6 – Tell me about a time you solved a problem for a customer.  

When I used to work as a Program Manager for ABC, as part of our program, we had certain special agreements with the client for billable hours. Certain applications on the client-side required SQL query execution and that is why we had higher billable charges while working on that application.

During recent months, the application was enhanced and no longer required skilled technical labor. While yearly readjustment of the budget, the client asked me to look into those charges again, I checked past contracts, and compared the documentation of the current version of the application and found out that she was correct and we should not charge higher billable hours anymore.

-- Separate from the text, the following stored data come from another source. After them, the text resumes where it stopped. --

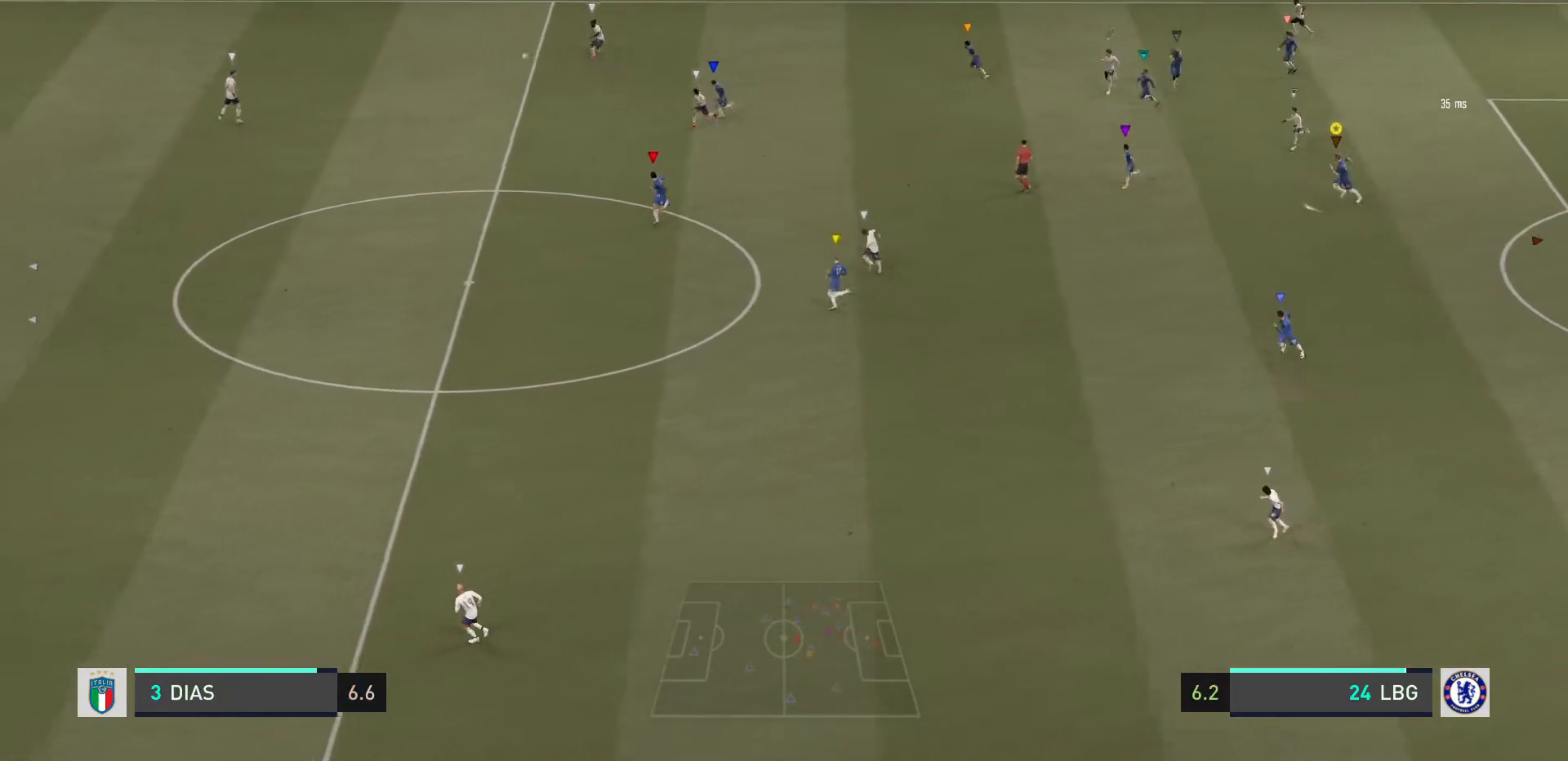
{"buttons": ["R2"], "left_stick": "down-left", "right_stick": "center", "events": []}
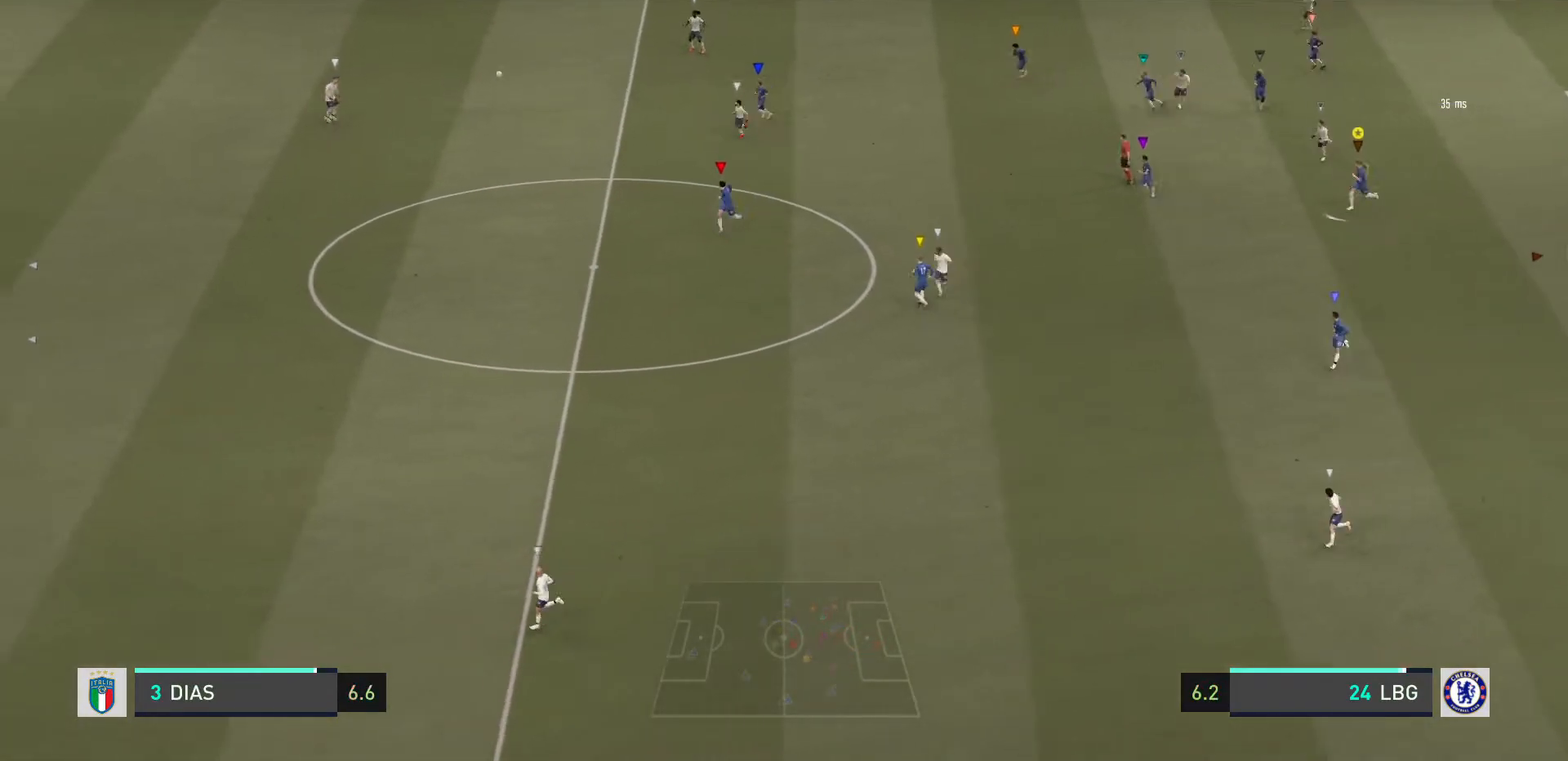
{"buttons": ["R2"], "left_stick": "down-left", "right_stick": "center", "events": []}
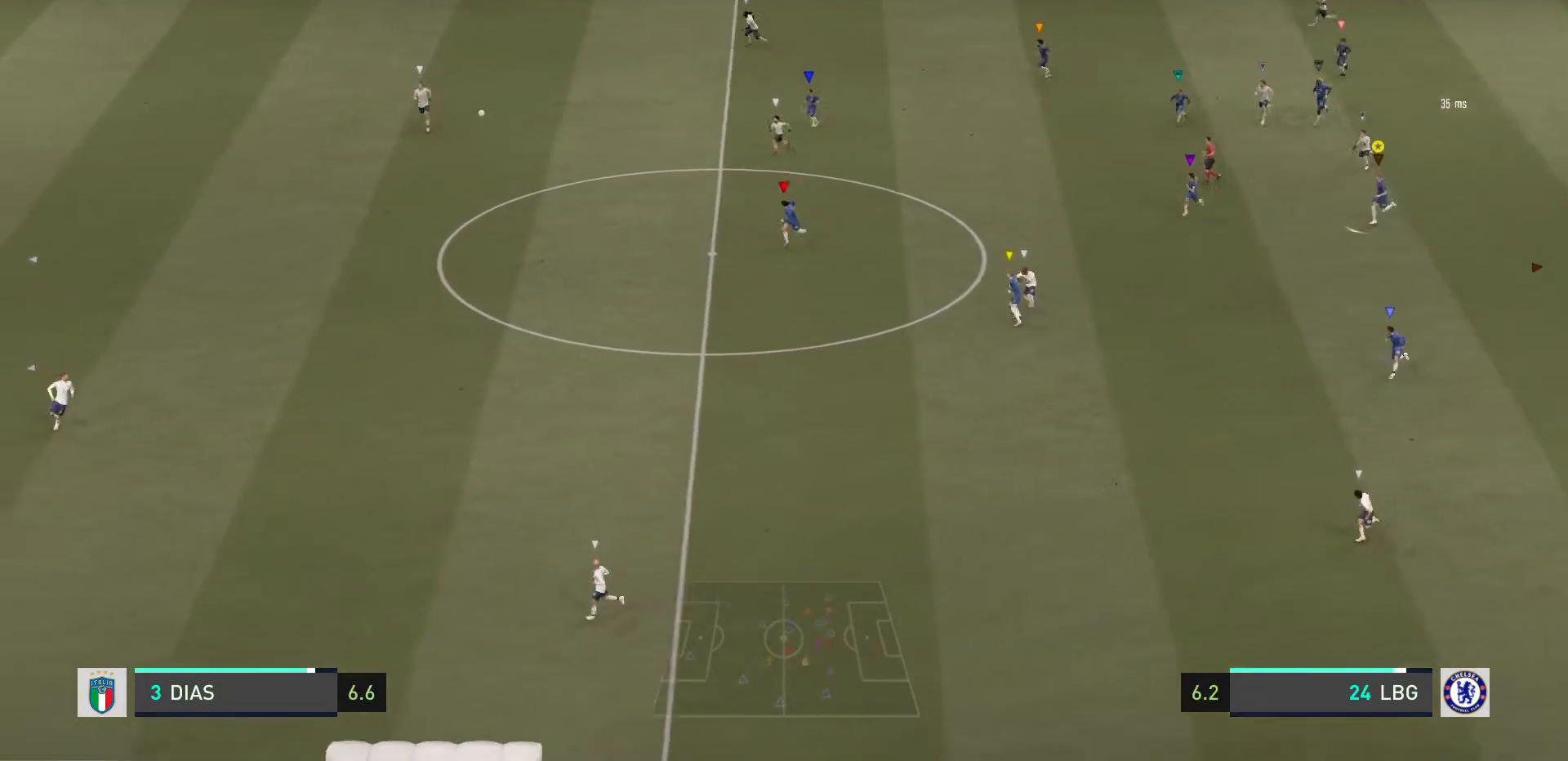
{"buttons": ["R2"], "left_stick": "down-left", "right_stick": "center", "events": []}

I talked to my manager about the situation, she agreed with me as well. We updated the agreement and won the trust of the client.

7 – Tell me how do you prioritize your workload

  • I spend 5 minutes at the end of the day to check work done for the day and what can be prioritized for the next day. 
  • The next day morning, I check in 5 minutes if I have to change the priority list based on my communication with the team or client.
  • Next, I put a time box limit on each task so that I can be focused and completed on time or ask the right questions or coordinate as soon as possible. 
  • I like to complete my tasks before the deadline so that I have enough time to revise if required and respond to changing priorities on my daily schedule.
  • I also prefer to be well prepared before the meeting with a clear agenda and time box limit, like scrum works. 
  • Being a manager, it is important that when you manage workload and time for yourself, you think of other team members and clients.
  • At ABC, when I was a Program Manager, we worked on digital transformation, data governance, and product implementation. 
    • I held daily one-hour meetings to decide standards, rules, policies, hardware, and applications, etc. 
    • I made sure to do my research and have the right points and questions ready to make the one hour effective and would update my documentations and distribute them every day before the meeting. 
    • We would have weekly one and half hour meetings with the client and we could show progress to our work.

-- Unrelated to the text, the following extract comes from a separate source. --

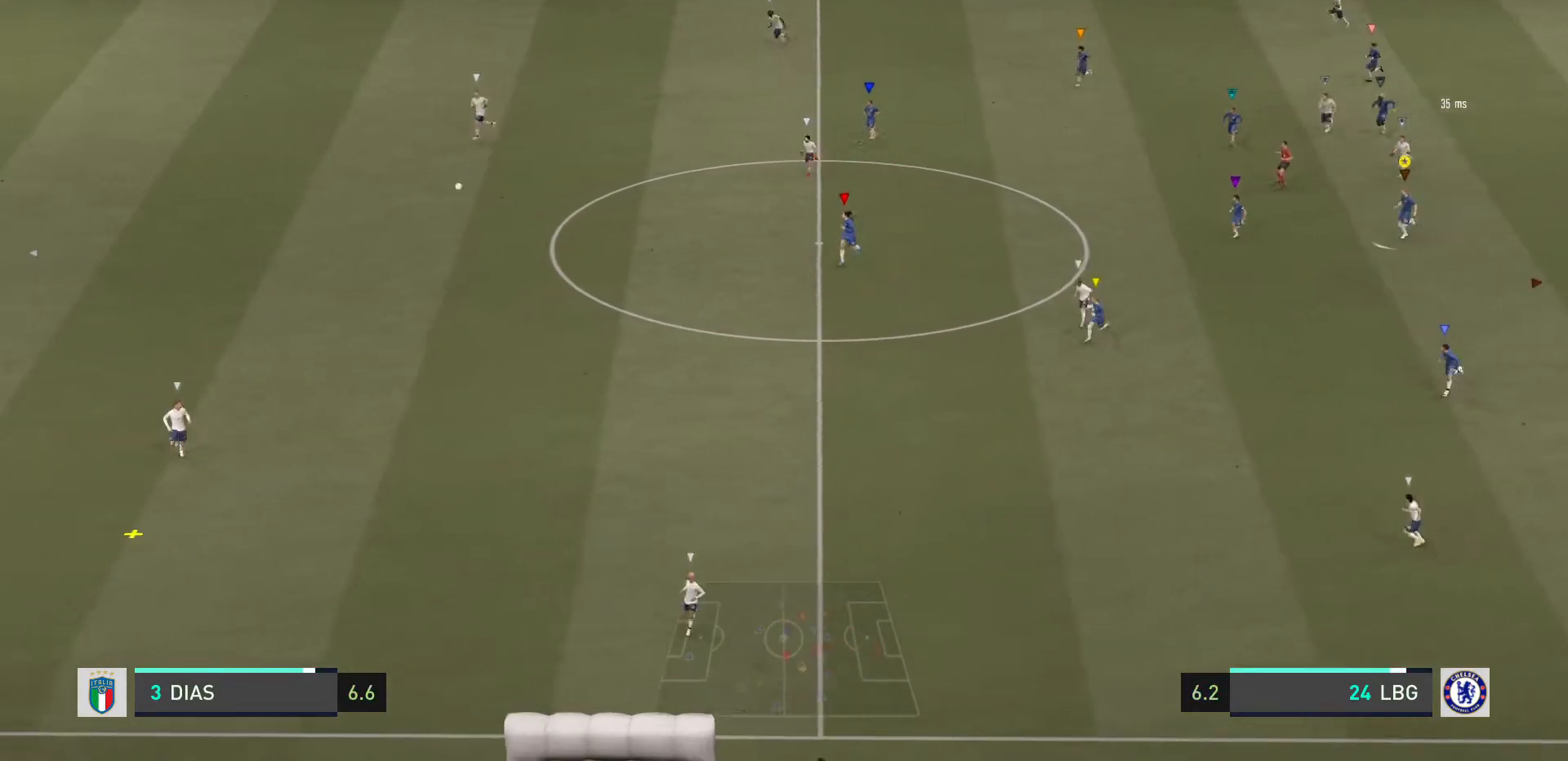
{"buttons": ["R2"], "left_stick": "down-left", "right_stick": "center"}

8 – Can you adjust your schedule multiple times to meet with me so I can waste your time and cancel on you? 

I respect my time. If something is on fire and requires urgent attention, I can adjust my schedule to meet you multiple times. Unless there is a justifiable reason and it is a one-off incident, I would not support that. Such practice is not in anyone’s best interest as it hampers productivity overall and can harm the company in the long run.

9 – Tell me about yourself.

I have 15+ years of experience in project/program management with 5 years of product management experience. I have worked with digital transformations and data migration and engineering projects. With Arlluk technology Solutions, I worked with a program, where I managed the implementation of the Web-based application for litigation support.

My personality is an ambivert, where I am best suited for the position requiring a combination of client/people interaction and working with technology.

I believe in empirical process control theory and scrum values to work in a team environment and manage any project. I like working as an entrepreneur and consultant mindset, which helps me adapt, learn, and quickly improve processes and implement changes.

10 – What are some of the questions you will ask the development team when working with API determination and specifications?

What is the SLA with these API partners? 

Gain clarity around error-handling / sync failures / API downtime and retry mechanism If the API fails to sync, how often do we retry and what is our retry mechanism Do we have error messages with reason available via API? This will help PM determine the messaging

What kind of efforts are required to integrate the API.